Source: TheTownTalk.com
AIDS specialists heard fresh appeals Wednesday to expand assistance for women far beyond a global focus on pregnancy.

Many countries have increased treatment of HIV-infected pregnant women to lower their chances of infecting their babies. But UNICEF's Dr. Chewe Luo said that most countries don't automatically continue anti-AIDS drugs for those women after their babies are weaned — important for keeping them healthy long-term. She praised Malawi for starting to do just that.

And she said adolescent girls — the 10- to 18-year-olds — are too often ignored by global HIV testing, prevention and treatment programs. Without protecting them, Luo said, all the investment for healthy babies was for nothing.

Meanwhile, new research is beginning in Africa to determine whether a special kind of vaginal ring might provide protection for women without their partners knowing.

Giving women tools to protect themselves when their partners won't use a condom is crucial for battling the AIDS epidemic. Women already make up half of the 34.2 million people worldwide living with HIV, the virus that causes AIDS; even more — 60 percent — in hard-hit Africa are women.

But developing what are called microbicides has proved difficult. Previous research found an experimental anti-AIDS vaginal gel offered partial protection, but remembering to use it every time they have sex would be a hurdle for some women.

The new attempt: a vaginal ring that's inserted once a month and slowly oozes an anti-AIDS drug into the surrounding tissue.

The work marks an attempt at "the next generation of women-focused prevention tools," Dr. Carl Dieffenbach of the National Institutes of Health said Tuesday in announcing the new research at the International AIDS Conference.

"We need options that fit readily into women's lives," added Dr.
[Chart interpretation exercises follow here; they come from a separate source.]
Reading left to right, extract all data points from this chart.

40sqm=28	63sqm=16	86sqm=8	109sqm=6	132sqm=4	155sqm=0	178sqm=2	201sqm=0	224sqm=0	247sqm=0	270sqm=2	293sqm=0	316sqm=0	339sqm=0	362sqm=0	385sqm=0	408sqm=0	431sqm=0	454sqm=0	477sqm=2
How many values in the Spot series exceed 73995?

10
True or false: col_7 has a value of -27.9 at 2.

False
Sharon Hillier of the University of Pittsburgh and the Microbide Trials Network, which is conducting the NIH-funded study.
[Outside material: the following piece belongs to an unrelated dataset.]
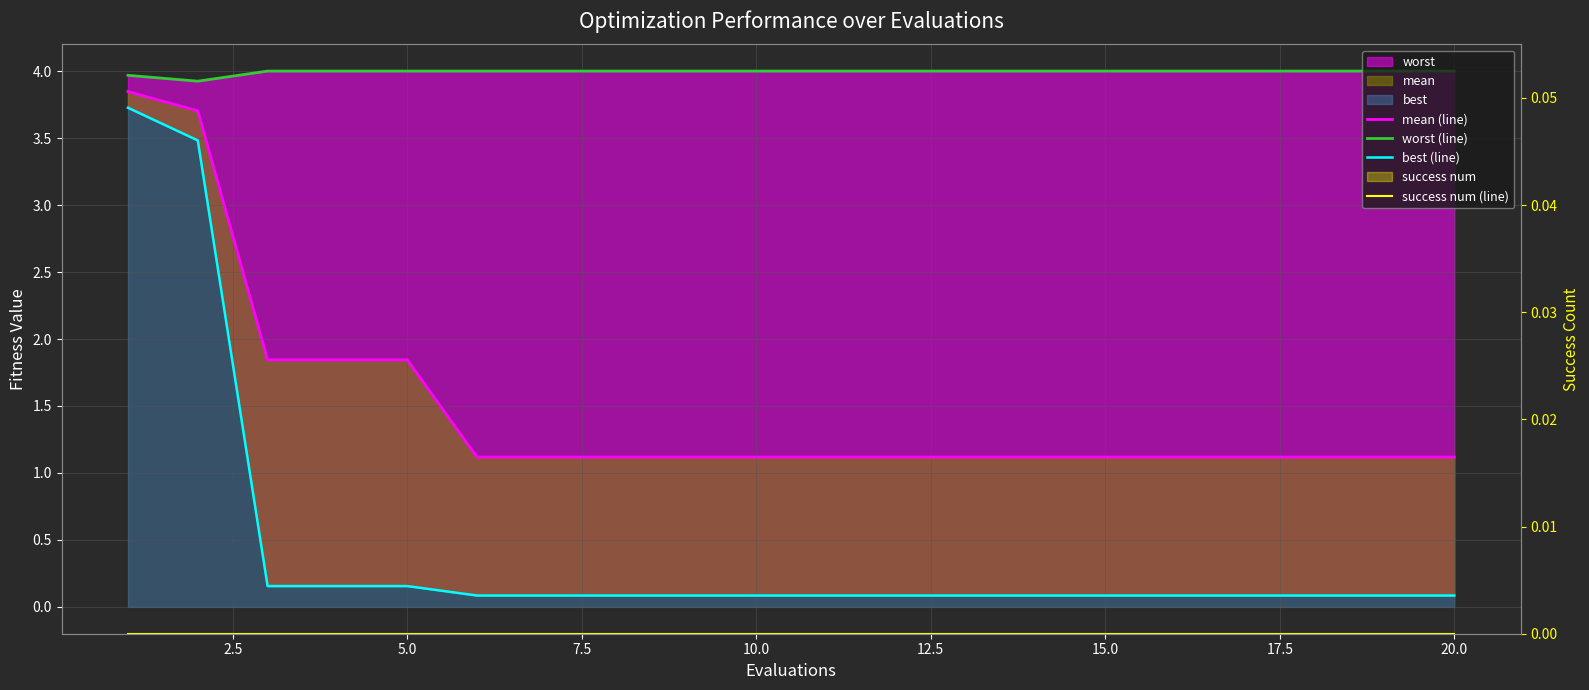

List the series in order of their peak value, lowest first.

success num (line), best (line), mean (line), worst (line)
Developed by the nonprofit International Partnership for Microbicides, the silicone ring contains an anti-AIDS drug named dapivirine. Unlike vaginal rings sold today in the U.S., the experimental ring doesn't contain birth control, for now; the focus is on HIV prevention only.
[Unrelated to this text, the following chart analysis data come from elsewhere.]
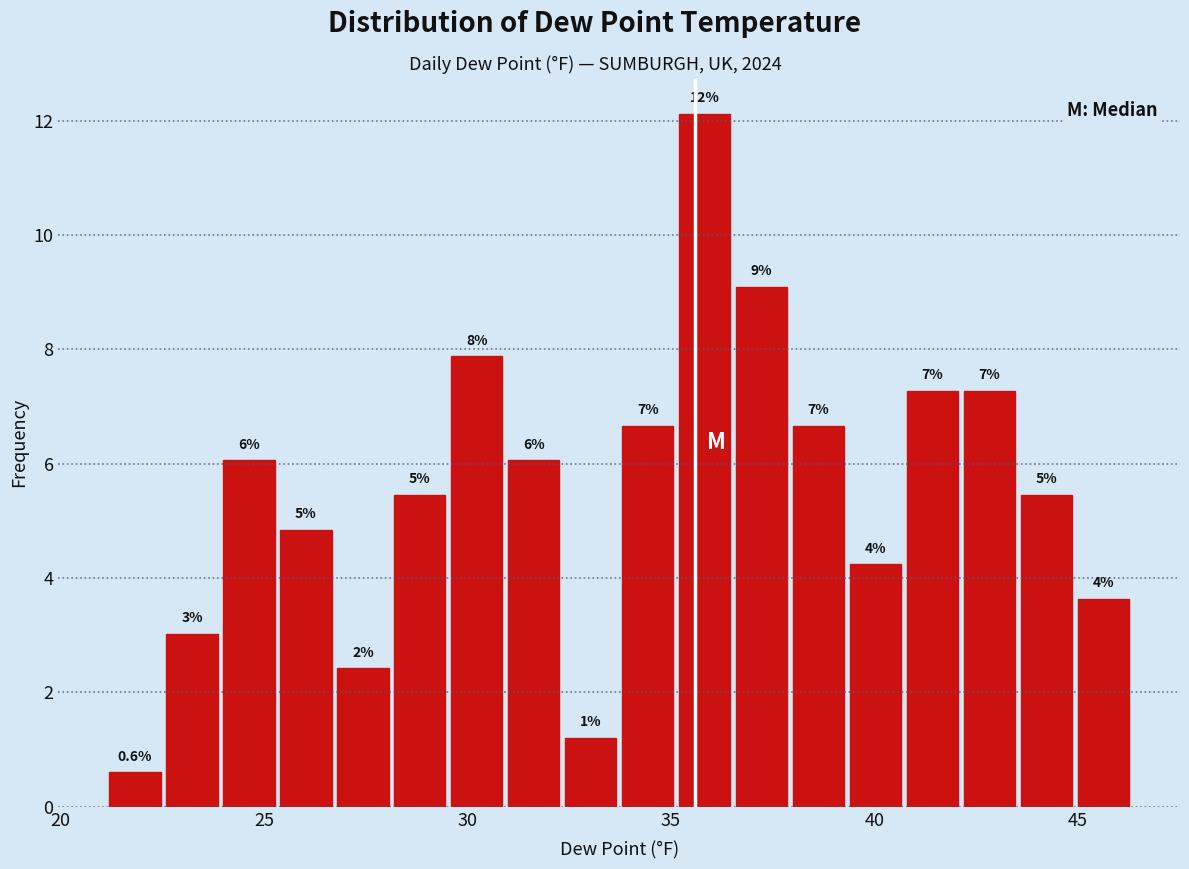

Read against the x-axis, roughly where is the centre of the tallest bar?

36.0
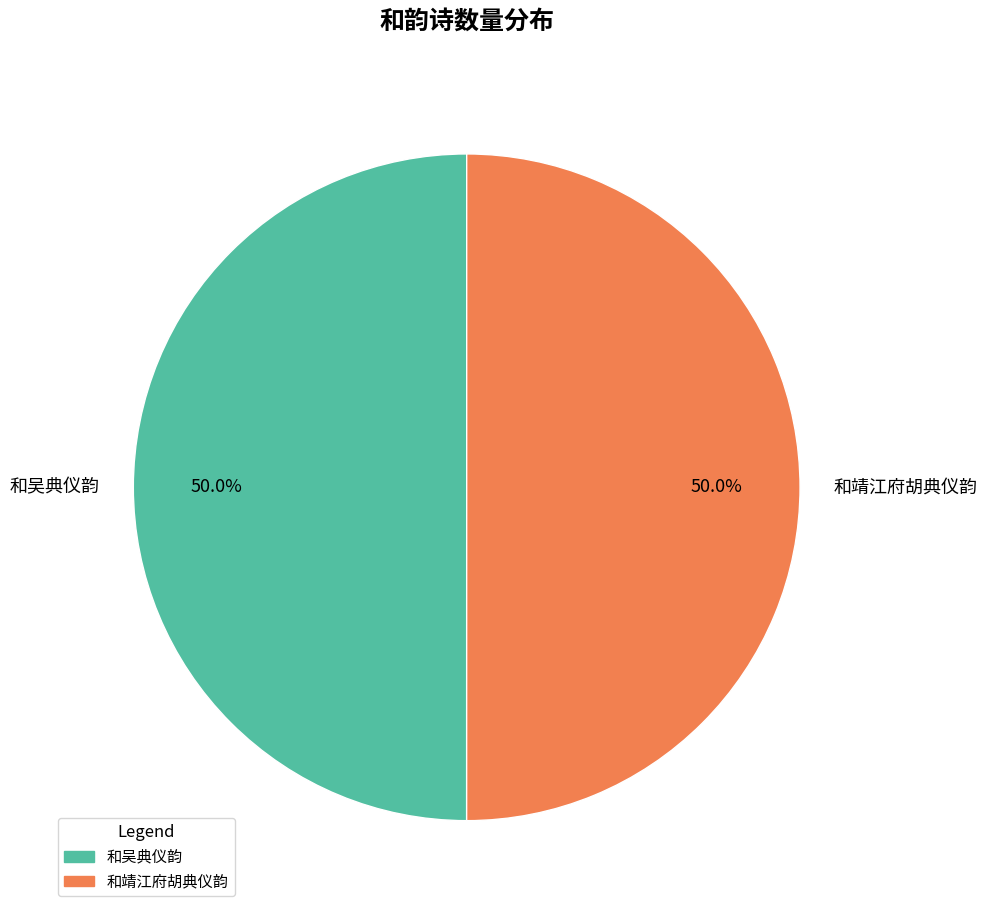

How many slices are in this pie chart?

2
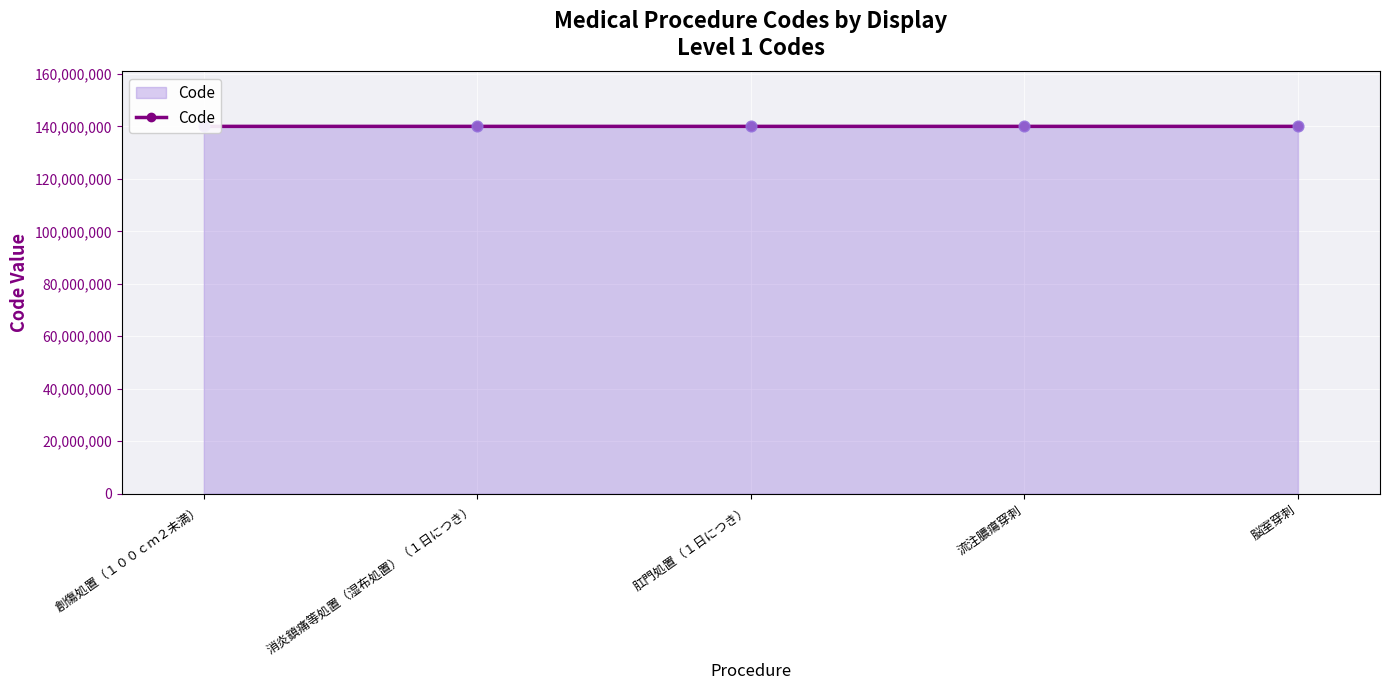

What is the change in value from 肛門処置（１日につき） to 流注膿瘍穿刺?

+60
Early stage studies suggested the ring could work, and women said they liked using it better than a gel, said Dr. Saidi Kapiga of the London School of Hygiene and Tropical Medicine.

Now come the large studies needed to prove whether the ring truly works.

The NIH-funded study, named ASPIRE, will enroll nearly 3,500 women in Malawi, South Africa, Uganda, Zambia and Zimbabwe. They'll receive either a dapivirine-containing vaginal ring or an identical-looking drug-free ring, to be inserted once a month for a year.

The goal is to see whether using the ring lowers women's risk of HIV infection by at least 60 percent.

The first women in Uganda were enrolled Tuesday, Hillier said.

A smaller ring study of 1,650 women got under way last month in South Africa and aims to enroll women in Rwanda and Malawi, too.

Vaginal-based protection should cause fewer side effects than pills, and early-stage studies of the ring found no problems, said Zeda Rosenberg, chief executive of the International Partnership for Microbicides. Also, animal studies show no sign that the ring would harm a fetus if a woman became pregnant while using it, she added.

Rosenberg's group licensed dapivirine from a Johnson & Johnson subsidiary. If the new research pans out, the partnership hopes to seek approval to sell the ring in 2015.

The first study to find even partial success with a microbicide used a vaginal gel made with the widely used AIDS drug tenofovir. Earlier-stage research is under way to develop a variety of gels, vaginal films and vaginal rings containing that and other drugs, Rosenberg said. Eventually, she said, a goal is for a combination ring that offers both HIV protection and birth control.

Also Tuesday, researchers reported more evidence that male circumcision is an important HIV-prevention tool in Africa, where it helps protect men from becoming infected by female partners. Circumcision cuts off the foreskin of the penis as a rite in some religions and, in underdeveloped countries, in an attempt to reduce the spread of sexually transmitted diseases and other infections.

In Orange Farm, South Africa, just over half of the 52,000 men had been circumcised by last year, up from 17 percent in 2008. Circumcised men had half the rate of HIV infection as the uncircumcised, said Bertran Auvert of France's University of Versailles. He estimated that 1,000 new infections were avoided last year as a result.